While it appears that the STAA is in many areas a more generous statute to employees, the FRSA’s protections relating to the reporting of a work-related personal injury or illness provide significant exposure to employers in the trucking industry who are also working for contractors or subcontractors of railroads. If you are a trucking employer who is performing work for a rail carrier pursuant to a contract, your liability exposure will be greater under the FRSA’s whistleblower provisions.

[1] The International Safe Container Act, 46 U.S.C. §80507 protects employees involved in international shipping. MAP-21, 49 U.S.C. § 30171 prohibits retaliation against employees of motor vehicle manufacturers, parts suppliers and dealerships. The National Transit Systems Security Act, 6 U.S. C. § 1142, protects transit employees. The Pipeline Safety Improvement Act, 49 U.S.C. § 60129, protects employees who report violations of federal pipeline safety laws. The Seaman’s Protection Act, 46 U.S.C. § 2114, protects employees who report maritime safety laws to the Coast Guard. The Wendell H. Ford Aviation Investment and Reform Act, 49 U.S.C. § 42121 protects employees of air carriers, their contractors and subcontractors who report violations of laws relating to aviation safety.
[2] This investigation must be conducted by a regulatory or law enforcement agency, a member or committee of Congress, a person with supervisory authority over the employee, or a person who has the authority to investigate, discovery or terminate the misconduct.
[3] This investigation must be conducted by the Secretary of Transportation, the Secretary of Homeland Security or the National Transportation Safety Board.
[4] This information must be furnished to the Secretary of Transportation, the Secretary of Homeland Security, the National Transportation Safety Board, or a regulatory or law enforcement agency.
[5] The FRSA also protects employees who refuse to work because of hazardous safety or security conditions in § 20109(b), but by its terms, that provision is applicable only to railroads and therefore will not be addressed herein.
[6] Santiago v. Metro North, ARB No. 10-147, July 25, 2012, at p. 10.

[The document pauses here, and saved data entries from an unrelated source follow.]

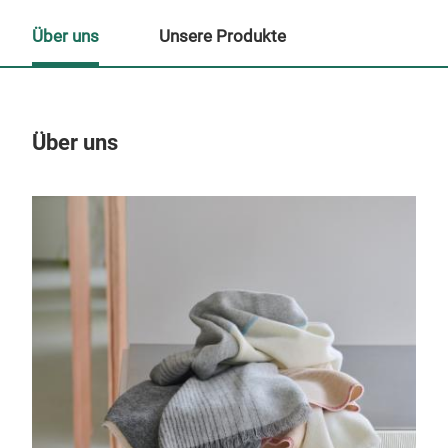
Über uns
Unsere Produkte
Über uns
Un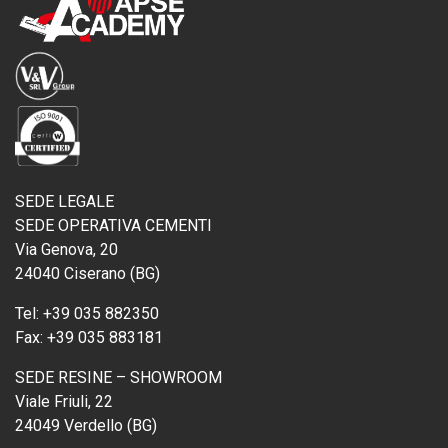
SEDE LEGALE
SEDE OPERATIVA CEMENTI
Via Genova, 20
24040 Ciserano (BG)
Tel:
+39 035 882350
Fax:
+39 035 883181
SEDE RESINE – SHOWROOM
Viale Friuli, 22
24049 Verdello (BG)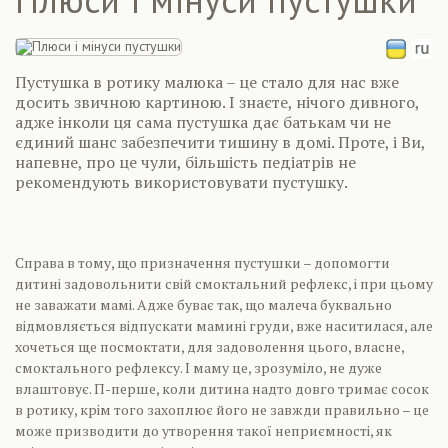
Пустушка в ротику малюка – це стало для нас вже
досить звичною картиною. І знаєте, нічого дивного,
адже інколи ця сама пустушка дає батькам чи не
єдиний шанс забезпечити тишину в домі. Проте, і Ви,
напевне, про це чули, більшість педіатрів не
рекомендують використовувати пустушку.
Справа в тому, що призначення пустушки – допомогти
дитині задовольнити свій смоктальний рефлекс, і при цьому
не заважати мамі. Адже буває так, що малеча буквально
відмовляється відпускати мамині груди, вже наситилася, але
хочеться ще посмоктати, для задоволення цього, власне,
смоктального рефлексу. І маму це, зрозуміло, не дуже
влаштовує. П-перше, коли дитина надто довго тримає сосок
в ротику, крім того захоплює його не завжди правильно – це
може призводити до утворення такої неприємності, як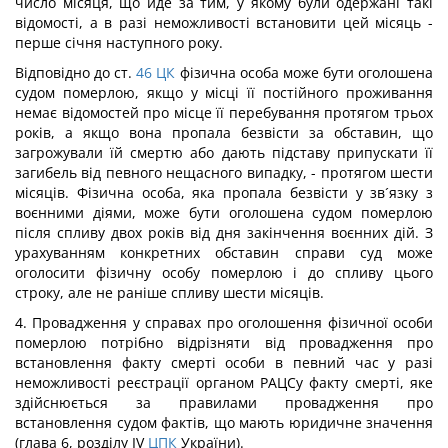
число місяця, що йде за тим, у якому були одержані такі
відомості, а в разі неможливості встановити цей місяць -
перше січня наступного року.
Відповідно до ст.
46
ЦК
фізична особа може бути оголошена
судом померлою, якщо у місці її постійного проживання
немає відомостей про місце її перебування протягом трьох
років, а якщо вона пропала безвісти за обставин, що
загрожували їй смертю або дають підставу припускати її
загибель від певного нещасного випадку, - протягом шести
місяців. Фізична особа, яка пропала безвісти у зв´язку з
воєнними діями, може бути оголошена судом померлою
після спливу двох років від дня закінчення воєнних дій. З
урахуванням конкретних обставин справи суд може
оголосити фізичну особу померлою і до спливу цього
строку, але не раніше спливу шести місяців.
4. Провадження у справах про оголошення фізичної особи
померлою потрібно відрізняти від провадження про
встановлення факту смерті особи в певний час у разі
неможливості реєстрації органом РАЦСу факту смерті, яке
здійснюється за правилами провадження про
встановлення судом фактів, що мають юридичне значення
(глава 6, розділу IV
ЦПК
України).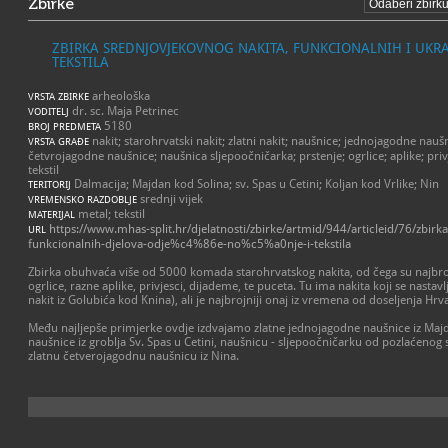
Zbirke
ZBIRKA SREDNJOVJEKOVNOG NAKITA, FUNKCIONALNIH I UKRA
TEKSTILA
arheološka
VRSTA ZBIRKE
dr. sc. Maja Petrinec
VODITELJ
5180
BROJ PREDMETA
nakit; starohrvatski nakit; zlatni nakit; naušnice; jednojagodne nauš
VRSTA GRAĐE
četvrojagodne naušnice; naušnica sljepoočničarka; prstenje; ogrlice; aplike; priv
tekstil
Dalmacija; Majdan kod Solina; sv. Spas u Cetini; Koljan kod Vrlike; Nin
TERITORIJ
srednji vijek
VREMENSKO RAZDOBLJE
metal; tekstil
MATERIJAL
https://www.mhas-split.hr/djelatnosti/zbirke/artmid/944/articleid/76/zbirk
URL
funkcionalnih-djelova-odje%c4%86e-no%c5%a0nje-i-tekstila
Zbirka obuhvaća više od 5000 komada starohrvatskog nakita, od čega su najbro
ogrlice, razne aplike, privjesci, dijademe, te puceta. Tu ima nakita koji se nastavl
nakit iz Golubića kod Knina), ali je najbrojniji onaj iz vremena od doseljenja Hrva
Među najljepše primjerke ovdje izdvajamo zlatne jednojagodne naušnice iz Majd
naušnice iz groblja Sv. Spas u Cetini, naušnicu - sljepoočničarku od pozlaćenog s
zlatnu četverojagodnu naušnicu iz Nina.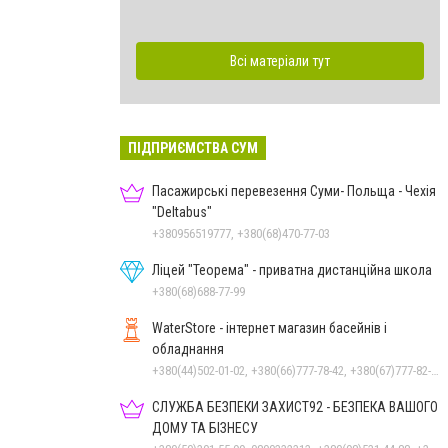
Всі матеріали тут
ПІДПРИЄМСТВА СУМ
Пасажирські перевезення Суми- Польща - Чехія
"Deltabus"
+380956519777, +380(68)470-77-03
Ліцей "Теорема" - приватна дистанційна школа
+380(68)688-77-99
WaterStore - інтернет магазин басейнів і
обладнання
+380(44)502-01-02, +380(66)777-78-42, +380(67)777-82-19, +380(67)890-80-80, +380(73)890-80-80, +380(44)502-01-03
СЛУЖБА БЕЗПЕКИ ЗАХИСТ92 - БЕЗПЕКА ВАШОГО
ДОМУ ТА БІЗНЕСУ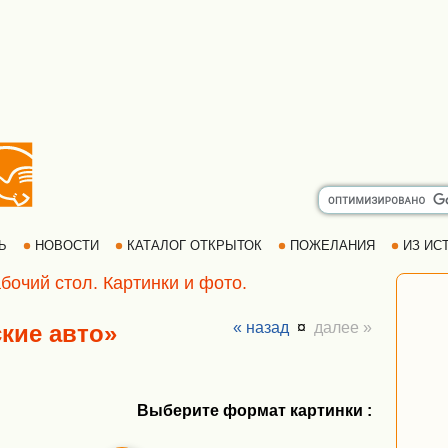
РЬ
НОВОСТИ
КАТАЛОГ ОТКРЫТОК
ПОЖЕЛАНИЯ
ИЗ ИСТ
бочий стол. Картинки и фото.
« назад
¤
далее »
ские авто»
Выберите формат картинки :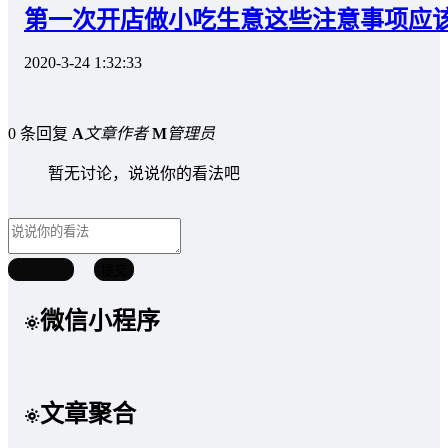
第一次开店做小吃生意这些注意事项应
2020-3-24 1:32:33
0 条回复
A
文章作者
M
管理员
暂无讨论，说说你的看法吧
取消回复
提交
微信小程序
文章聚合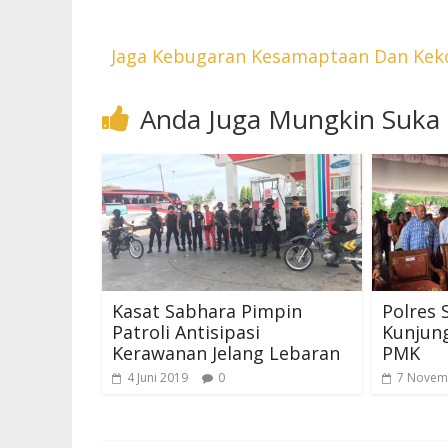
Jaga Kebugaran Kesamaptaan Dan Kek
Anda Juga Mungkin Suka
Kasat Sabhara Pimpin
Polres
Patroli Antisipasi
Kunjung
Kerawanan Jelang Lebaran
PMK
4 Juni 2019
0
7 Novem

[7] (See Memorandum of Agreement between the Federal Railroad Administration and the Occupational Safety and Health Administration (July 16, 2012) available at http://www.osha.gov/pls/oshaweb/owadisp.show_document?p_table=MOU&p_id=1125.

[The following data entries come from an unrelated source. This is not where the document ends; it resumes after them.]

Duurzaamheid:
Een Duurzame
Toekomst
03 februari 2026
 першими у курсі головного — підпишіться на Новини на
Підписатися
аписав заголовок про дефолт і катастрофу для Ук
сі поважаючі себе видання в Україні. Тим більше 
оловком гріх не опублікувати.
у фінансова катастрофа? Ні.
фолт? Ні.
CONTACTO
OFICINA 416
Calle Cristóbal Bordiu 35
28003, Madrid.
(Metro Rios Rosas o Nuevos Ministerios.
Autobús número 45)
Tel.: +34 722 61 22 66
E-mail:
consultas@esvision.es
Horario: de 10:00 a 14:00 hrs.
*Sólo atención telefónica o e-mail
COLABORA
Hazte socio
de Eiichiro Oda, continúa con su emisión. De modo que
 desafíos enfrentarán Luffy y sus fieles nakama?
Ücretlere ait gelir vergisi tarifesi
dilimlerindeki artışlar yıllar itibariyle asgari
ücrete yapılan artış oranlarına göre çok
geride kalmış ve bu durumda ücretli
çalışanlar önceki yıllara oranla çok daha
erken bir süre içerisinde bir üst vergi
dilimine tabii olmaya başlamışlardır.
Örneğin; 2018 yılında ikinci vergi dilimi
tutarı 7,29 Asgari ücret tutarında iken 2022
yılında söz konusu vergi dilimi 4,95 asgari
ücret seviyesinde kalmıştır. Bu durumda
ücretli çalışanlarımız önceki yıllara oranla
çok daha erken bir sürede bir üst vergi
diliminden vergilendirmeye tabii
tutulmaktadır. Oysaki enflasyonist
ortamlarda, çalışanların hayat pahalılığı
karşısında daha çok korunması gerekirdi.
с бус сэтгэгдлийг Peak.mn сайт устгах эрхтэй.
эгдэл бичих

[8] Employees of the United States, any State, or any political subdivision of a State are expressly excluded from coverage.
[9] The STAA specifically sets forth definitions as to who is contemplated as an employer and an employee under the Act. “Employee” means a driver of a commercial motor vehicle (including an independent contractor when personally operating a commercial motor vehicle), a mechanic, a freight handler, or an individual not an employer, who directly affects commercial motor vehicle safety in the course of employment by a commercial motor carrier. “Employer” means a person engaged in a business affecting commerce that owns or leases a commercial motor vehicle in connection with that business, or assigns an employee to operate the vehicle in commerce. 49 U.S.C.A. § 31101.
[10] “An employee may not seek protection under both this section and another provision of law for the same allegedly unlawful act of the railroad carrier.” 49 U.S.C. 20109 (f).